ASSIGNED TASK: Only the lines from the beginning of the data through the one with "25: (747, 383)" belong in the answer, each retyped exactly, with pictures left out.

### ENTRIES SHOWN ###

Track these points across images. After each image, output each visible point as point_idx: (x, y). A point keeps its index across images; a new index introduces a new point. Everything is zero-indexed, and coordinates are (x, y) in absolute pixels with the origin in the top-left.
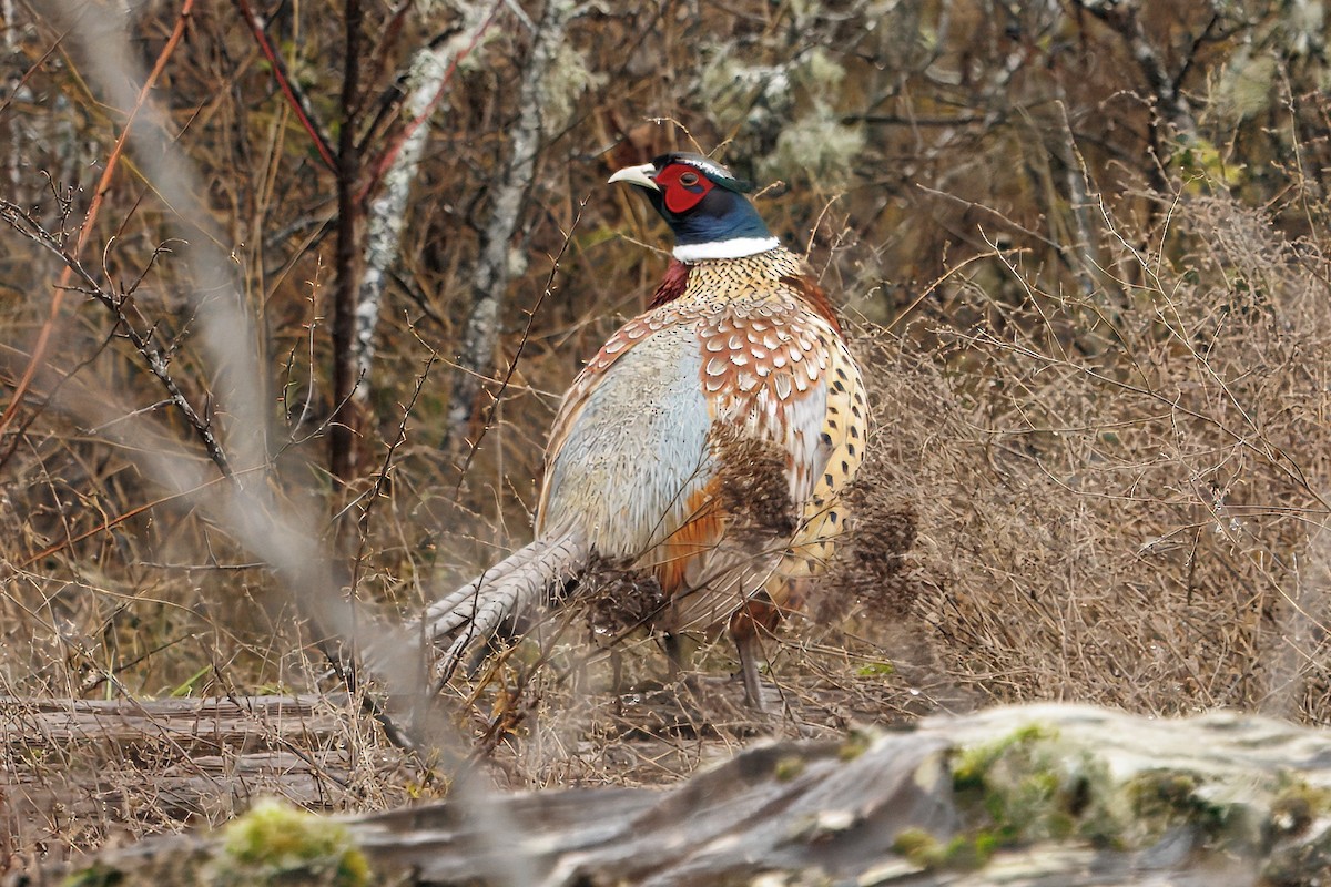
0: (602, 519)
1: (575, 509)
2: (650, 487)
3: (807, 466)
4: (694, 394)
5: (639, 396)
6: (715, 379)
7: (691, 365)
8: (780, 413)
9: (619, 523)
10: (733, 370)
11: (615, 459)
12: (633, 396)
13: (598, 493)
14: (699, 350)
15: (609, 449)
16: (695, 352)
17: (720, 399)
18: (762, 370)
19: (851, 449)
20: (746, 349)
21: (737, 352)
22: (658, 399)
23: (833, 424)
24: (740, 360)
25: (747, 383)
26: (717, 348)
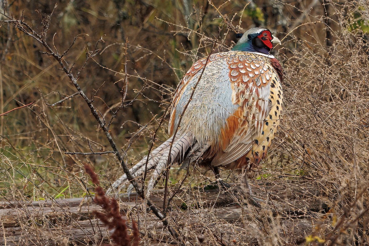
0: (197, 127)
1: (187, 123)
2: (214, 115)
3: (265, 111)
4: (228, 82)
5: (208, 83)
6: (234, 77)
7: (225, 72)
8: (257, 91)
9: (204, 128)
10: (241, 74)
11: (200, 105)
12: (205, 83)
13: (195, 117)
14: (228, 67)
15: (198, 101)
16: (227, 68)
17: (236, 84)
18: (251, 75)
19: (278, 108)
20: (245, 68)
21: (242, 69)
22: (215, 84)
23: (272, 97)
24: (243, 71)
25: (246, 79)
26: (234, 67)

###

EXERCISE ANSWER:
Track these points across images. After each image, output each visible point as point_idx: (x, y). A point keeps its index across images; a new index introduces a new point. Everything is zero-indexed, and coordinates are (x, y) in absolute pixels with the origin in the top-left.
0: (602, 519)
1: (575, 509)
2: (650, 487)
3: (807, 466)
4: (694, 394)
5: (639, 396)
6: (715, 379)
7: (691, 365)
8: (780, 413)
9: (619, 523)
10: (733, 370)
11: (615, 459)
12: (633, 396)
13: (598, 493)
14: (699, 350)
15: (609, 449)
16: (695, 352)
17: (720, 399)
18: (762, 370)
19: (851, 449)
20: (746, 349)
21: (737, 352)
22: (658, 399)
23: (833, 424)
24: (740, 360)
25: (747, 383)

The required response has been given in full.